- Born: 27 August 1919 Aker, Norway
- Died: 3 May 1993 (aged 73) Oslo
- Occupations: Engineer Military officer
- Parent: Arnold Rørholt
- Relatives: Vera Henriksen (cousin)
- Awards: War Cross with Sword Distinguished Service Order Order of St. Olav

= Bjørn Rørholt =

Norwegian resistance member and engineer

Bjørn Arnold Rørholt (27 August 1919 – 3 May 1993) was a Norwegian engineer, military officer, Secret Intelligence Service agent and resistance member during World War II.

==Early life==
Rørholt was born in Aker Municipality as the son of military officer Arnold Rørholt (1884–1961) and his wife Luise Fredrikke Lund (1891–1965). He was a first cousin of Vera Henriksen and a great-grandson of Friedrich Roscher.

Rørholt finished his secondary education in 1937, and enrolled at the Norwegian Institute of Technology in 1939. After a short time, he was drafted for compulsory military service. Not long after, when the Norwegian Military Academy opened for an extra influx of recruits, Rørholt enrolled there.

==World War II==
When World War II reached Norway on 9 April 1940, with the German invasion, the Military Academy cadet Rørholt helped fighting to repel the invaders. However, after the Norwegian Campaign Germany emerged victorious, and occupied Norway. After a short time as a prisoner-of-war, Rørholt returned to the Institute of Technology in autumn 1940.

In September 1940, the Secret Intelligence Service established two stations for radio communication; the so-called Skylark A was led by Sverre Midtskau in Oslo while Skylark B was led by Erik Welle-Strand in Trondheim. Egil Reksten later took over for Welle-Strand. Skylark B established regular contact with the intelligence in London in 1941, and helped spread messages about German troop and naval movements as well as vital information about German activity at Vemork heavy water plant. In September 1941, however, Gestapo managed to track the Skylark B transmitting activity. Rørholt travelled to Oslo as a decoy, he then was nearly captured but escaped. His father was held hostage until November 1942. Rørholt fled to Sweden via Iddefjord, accompanied by Knut Haukelid who had been involved in the Skylark A group in Oslo. Rørholt then travelled from Stockholm to Great Britain. Initially, he was withdrawn from active service because he might be known to the Germans.

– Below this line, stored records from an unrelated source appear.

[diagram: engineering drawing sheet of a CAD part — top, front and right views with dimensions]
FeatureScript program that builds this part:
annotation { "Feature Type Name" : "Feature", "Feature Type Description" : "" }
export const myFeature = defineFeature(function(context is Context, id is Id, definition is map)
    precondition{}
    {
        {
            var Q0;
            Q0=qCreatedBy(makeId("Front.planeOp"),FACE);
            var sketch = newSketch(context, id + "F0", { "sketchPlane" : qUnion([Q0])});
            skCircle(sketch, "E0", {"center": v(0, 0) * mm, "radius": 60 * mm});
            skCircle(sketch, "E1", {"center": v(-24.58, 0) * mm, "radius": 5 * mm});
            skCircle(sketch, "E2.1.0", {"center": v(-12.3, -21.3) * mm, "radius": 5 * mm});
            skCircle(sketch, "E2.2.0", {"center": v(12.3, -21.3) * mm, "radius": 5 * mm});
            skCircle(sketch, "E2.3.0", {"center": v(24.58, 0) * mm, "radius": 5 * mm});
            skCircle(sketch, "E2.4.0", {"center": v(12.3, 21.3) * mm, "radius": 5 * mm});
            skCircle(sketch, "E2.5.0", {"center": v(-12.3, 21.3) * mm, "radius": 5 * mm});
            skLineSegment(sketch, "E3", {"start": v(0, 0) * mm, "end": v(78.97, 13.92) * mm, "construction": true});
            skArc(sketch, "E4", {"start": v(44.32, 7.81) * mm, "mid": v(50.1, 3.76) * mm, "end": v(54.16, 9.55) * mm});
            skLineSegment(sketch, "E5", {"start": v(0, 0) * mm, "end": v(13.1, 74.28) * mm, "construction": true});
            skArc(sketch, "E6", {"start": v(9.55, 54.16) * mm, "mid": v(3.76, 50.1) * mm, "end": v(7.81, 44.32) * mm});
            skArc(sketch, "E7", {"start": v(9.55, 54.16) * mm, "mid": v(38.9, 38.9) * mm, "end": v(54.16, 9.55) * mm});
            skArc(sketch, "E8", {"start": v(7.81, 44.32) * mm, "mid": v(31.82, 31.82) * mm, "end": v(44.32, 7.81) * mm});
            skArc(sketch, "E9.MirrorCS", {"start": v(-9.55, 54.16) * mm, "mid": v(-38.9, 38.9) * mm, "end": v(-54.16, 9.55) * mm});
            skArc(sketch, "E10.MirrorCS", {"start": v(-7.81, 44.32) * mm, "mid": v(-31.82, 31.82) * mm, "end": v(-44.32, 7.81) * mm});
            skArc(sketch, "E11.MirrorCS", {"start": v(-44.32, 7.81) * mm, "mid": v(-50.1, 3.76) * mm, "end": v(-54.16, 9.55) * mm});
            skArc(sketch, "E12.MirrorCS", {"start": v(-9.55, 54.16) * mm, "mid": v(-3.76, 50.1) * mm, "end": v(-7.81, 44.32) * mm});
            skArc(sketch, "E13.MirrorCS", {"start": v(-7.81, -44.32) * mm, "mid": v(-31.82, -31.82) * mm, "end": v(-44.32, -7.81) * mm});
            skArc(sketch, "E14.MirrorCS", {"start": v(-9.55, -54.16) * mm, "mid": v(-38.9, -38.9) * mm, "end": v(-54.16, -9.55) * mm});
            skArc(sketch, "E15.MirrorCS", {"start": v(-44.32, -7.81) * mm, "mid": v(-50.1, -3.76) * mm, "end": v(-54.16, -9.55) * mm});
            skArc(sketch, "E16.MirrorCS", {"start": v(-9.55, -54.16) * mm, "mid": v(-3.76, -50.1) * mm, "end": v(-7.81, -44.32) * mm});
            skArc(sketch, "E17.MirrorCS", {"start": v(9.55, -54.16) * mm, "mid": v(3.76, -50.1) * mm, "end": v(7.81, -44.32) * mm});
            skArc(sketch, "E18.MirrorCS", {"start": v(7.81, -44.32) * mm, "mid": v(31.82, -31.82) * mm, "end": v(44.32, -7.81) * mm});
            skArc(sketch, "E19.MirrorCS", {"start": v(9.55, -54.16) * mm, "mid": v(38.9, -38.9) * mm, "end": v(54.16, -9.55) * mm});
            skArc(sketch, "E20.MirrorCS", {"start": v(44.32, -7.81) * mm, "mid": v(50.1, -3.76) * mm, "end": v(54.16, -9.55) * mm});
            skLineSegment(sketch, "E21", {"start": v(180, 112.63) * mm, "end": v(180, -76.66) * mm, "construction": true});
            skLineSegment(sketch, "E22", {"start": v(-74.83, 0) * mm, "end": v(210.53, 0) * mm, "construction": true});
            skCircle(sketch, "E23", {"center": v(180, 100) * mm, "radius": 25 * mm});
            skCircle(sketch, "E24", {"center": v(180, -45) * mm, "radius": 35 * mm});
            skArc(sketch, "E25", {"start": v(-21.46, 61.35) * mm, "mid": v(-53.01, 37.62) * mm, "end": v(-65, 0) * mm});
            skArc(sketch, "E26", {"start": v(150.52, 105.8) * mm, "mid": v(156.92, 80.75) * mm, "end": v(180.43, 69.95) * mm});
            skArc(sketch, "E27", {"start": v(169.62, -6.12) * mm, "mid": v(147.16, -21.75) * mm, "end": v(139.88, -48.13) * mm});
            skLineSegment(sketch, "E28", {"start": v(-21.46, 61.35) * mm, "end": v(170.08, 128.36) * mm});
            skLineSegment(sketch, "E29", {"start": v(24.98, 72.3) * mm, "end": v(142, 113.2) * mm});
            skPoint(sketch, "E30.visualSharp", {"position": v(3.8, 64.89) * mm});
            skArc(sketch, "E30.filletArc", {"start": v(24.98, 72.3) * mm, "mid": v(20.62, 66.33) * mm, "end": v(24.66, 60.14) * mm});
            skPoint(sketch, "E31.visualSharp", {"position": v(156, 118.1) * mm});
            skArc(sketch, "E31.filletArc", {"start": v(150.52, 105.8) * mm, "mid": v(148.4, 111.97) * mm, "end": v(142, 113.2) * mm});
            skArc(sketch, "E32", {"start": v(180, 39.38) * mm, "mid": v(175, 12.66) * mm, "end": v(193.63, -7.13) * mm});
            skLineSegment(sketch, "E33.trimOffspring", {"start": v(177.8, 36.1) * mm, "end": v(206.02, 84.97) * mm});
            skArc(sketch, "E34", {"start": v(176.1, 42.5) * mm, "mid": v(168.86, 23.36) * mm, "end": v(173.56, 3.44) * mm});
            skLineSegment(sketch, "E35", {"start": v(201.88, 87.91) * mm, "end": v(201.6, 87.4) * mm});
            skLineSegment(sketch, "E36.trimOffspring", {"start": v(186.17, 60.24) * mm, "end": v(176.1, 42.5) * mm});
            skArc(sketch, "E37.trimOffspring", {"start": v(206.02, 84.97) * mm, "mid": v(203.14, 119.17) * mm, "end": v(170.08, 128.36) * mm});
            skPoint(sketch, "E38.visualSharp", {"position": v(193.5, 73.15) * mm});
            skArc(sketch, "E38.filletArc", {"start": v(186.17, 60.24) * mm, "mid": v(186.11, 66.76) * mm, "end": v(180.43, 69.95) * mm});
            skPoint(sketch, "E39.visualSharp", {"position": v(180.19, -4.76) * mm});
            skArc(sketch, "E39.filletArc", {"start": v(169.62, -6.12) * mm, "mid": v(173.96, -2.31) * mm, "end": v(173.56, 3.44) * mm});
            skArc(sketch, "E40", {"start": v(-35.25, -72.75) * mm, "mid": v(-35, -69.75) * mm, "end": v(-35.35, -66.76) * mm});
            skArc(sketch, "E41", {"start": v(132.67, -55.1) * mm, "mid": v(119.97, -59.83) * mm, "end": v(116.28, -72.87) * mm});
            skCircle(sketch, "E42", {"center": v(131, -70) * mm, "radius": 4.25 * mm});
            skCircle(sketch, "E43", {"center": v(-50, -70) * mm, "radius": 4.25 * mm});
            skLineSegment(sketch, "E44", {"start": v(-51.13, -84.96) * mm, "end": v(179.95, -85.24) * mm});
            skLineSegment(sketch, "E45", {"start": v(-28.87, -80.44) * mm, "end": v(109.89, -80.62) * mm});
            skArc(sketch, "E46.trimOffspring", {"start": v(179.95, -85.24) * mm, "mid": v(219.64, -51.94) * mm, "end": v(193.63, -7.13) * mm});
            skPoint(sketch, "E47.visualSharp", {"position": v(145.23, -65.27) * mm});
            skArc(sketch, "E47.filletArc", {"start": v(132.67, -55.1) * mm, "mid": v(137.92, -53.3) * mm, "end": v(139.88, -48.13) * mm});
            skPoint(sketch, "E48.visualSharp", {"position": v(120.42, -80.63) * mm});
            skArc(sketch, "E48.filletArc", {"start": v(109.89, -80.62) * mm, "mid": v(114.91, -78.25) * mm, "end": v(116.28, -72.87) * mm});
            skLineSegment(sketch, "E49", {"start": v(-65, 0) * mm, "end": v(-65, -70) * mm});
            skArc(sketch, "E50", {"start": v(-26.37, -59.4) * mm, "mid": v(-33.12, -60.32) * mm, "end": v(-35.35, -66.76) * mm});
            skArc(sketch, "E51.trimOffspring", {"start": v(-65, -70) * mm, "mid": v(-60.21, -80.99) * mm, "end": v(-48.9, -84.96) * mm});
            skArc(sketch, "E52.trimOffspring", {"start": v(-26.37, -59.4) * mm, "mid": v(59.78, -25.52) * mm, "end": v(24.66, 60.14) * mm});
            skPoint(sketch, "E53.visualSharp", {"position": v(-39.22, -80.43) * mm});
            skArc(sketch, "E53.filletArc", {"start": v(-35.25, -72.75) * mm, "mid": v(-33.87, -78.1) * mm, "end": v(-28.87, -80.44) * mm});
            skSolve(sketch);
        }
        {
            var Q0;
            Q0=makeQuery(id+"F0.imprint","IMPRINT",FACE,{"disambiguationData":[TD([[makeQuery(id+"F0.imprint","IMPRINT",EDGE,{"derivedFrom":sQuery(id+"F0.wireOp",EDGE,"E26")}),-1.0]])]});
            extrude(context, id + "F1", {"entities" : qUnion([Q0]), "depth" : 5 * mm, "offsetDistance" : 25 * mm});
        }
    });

From 1942, the question of the German battleship Tirpitz became important. The presence of the ship in the Atlantic Ocean would be highly hazardous for the Allies; thus the commanders wanted to track the ship's movements. A radio post named "Theta" was organized by Bjarne Thorsen, but the Allies wanted more. Rørholt returned to Norway in 1942 to operate the SIS radio station "Lerken". Four radio transmitters were placed in the Trondheim area, one of them at the German-fortified Agdenes. Rørholt held a false identity as an insurance agent, and was thus allowed to travel freely with the alleged purpose of visiting customers. He was even escorted by the authorities from Agdenes to Trondheim. When Tirpitz was moved towards Northern Norway, "Lerken" was superseded by "Upsilon" and the network "Venus". Einar Johansen was the central person here. The group of Norwegian resistance members that surveilled Tirpitz, referred to themselves as Barnepikene, "The Babysitters". The radio post in Agdenes continued after the 1944 sinking of Tirpitz, and was operated by Magne Hassel.

From November 1942, Rørholt was transferred to the department 4 (FO IV) of the Ministry of Defence, chairing the education of Norwegian radio agents in Great Britain. From 1944 to 1945, he participated in the liberation of Northern Norway, being one of the key figures on the Norwegian side together with Bernt Balchen. Also, the world-famous explorer Thor Heyerdahl was his second-in-command.

Rørholt was awarded the War Cross with Sword and the Distinguished Service Order for his war contributions. Reportedly, he was the first Norwegian to receive the Distinguished Service Order. He was also a Commander of the Royal Norwegian Order of St. Olav.

==Later career==
After the war Rørholt travelled to the United States. He had a position at the Norwegian Embassy in Washington DC, and later continued his engineering studies at the Harvard University, specializing in binary and communication technology. He started working for the Norwegian Armed Forces (Sambandsregimentet) in 1949. He constructed the chiffer machine ETCRRM which was produced at Kjeller and used by NATO. In the military, he reached the rank of Colonel in 1958. At that time he was the youngest Colonel in Norway, aged 39.

In 1985 he constructed a battery-driven, portable radar for blind people. The device, nicknamed "The Bat", was based on ultrasound and mimicked the bat's sensory system. He wrote two memoir books from his World War II experiences, Amatørspionen "Lerken" ("Amateur Spy 'The Lark'", 1985) and Usynlige soldater ("Invisible Soldiers", 1990)—the latter together with Bjarne Thorsen. He was married to Mia Sverdrup Thygeson from 1949, and to Elsa Lundh from 1978.